Segment Start: SOURCE MATERIAL
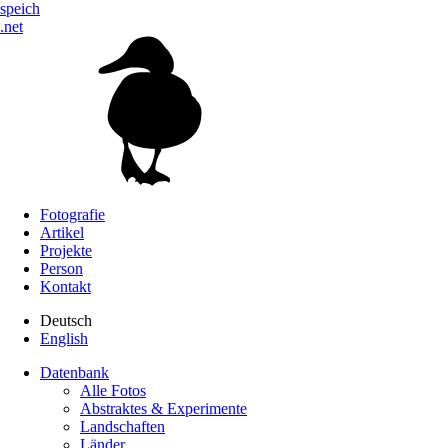
speich
.net
Fotografie
Artikel
Projekte
Person
Kontakt
Deutsch
English
Datenbank
Alle Fotos
Abstraktes & Experimente
Landschaften
Länder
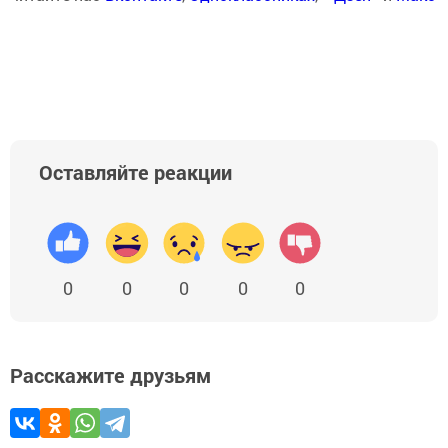
Оставляйте реакции
0
0
0
0
0
Расскажите друзьям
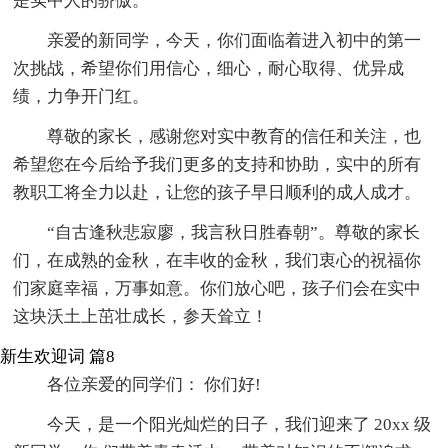
是实中人的骄傲。
亲爱的新同学，今天，你们面临着进入初中的第一
次挑战，希望你们用信心，细心，耐心取得、优异成
绩，力争开门红。
尊敬的家长，感谢您对实中教育的信任和关注，也
希望您在今后给予我们更多的支持和协助，实中的所有
教职工将全力以赴，让您的孩子早日顺利的成人成才。
“自古逢秋悲寂廖，我言秋日胜春朝”。尊敬的家长
们，在成熟的金秋，在丰收的金秋，我们衷心的祝福你
们家庭幸福，万事如意。你们放心吧，孩子们会在实中
这块沃土上茁壮成长，参天耸立！
新生欢迎词 篇8
各位亲爱的同学们： 你们好!
今天，是一个阳光灿烂的日子，我们迎来了 20xx 级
Segment End: SOURCE MATERIAL
Which lines above include the word "尊敬的家长"? Return each one.

尊敬的家长，感谢您对实中教育的信任和关注，也
“自古逢秋悲寂廖，我言秋日胜春朝”。尊敬的家长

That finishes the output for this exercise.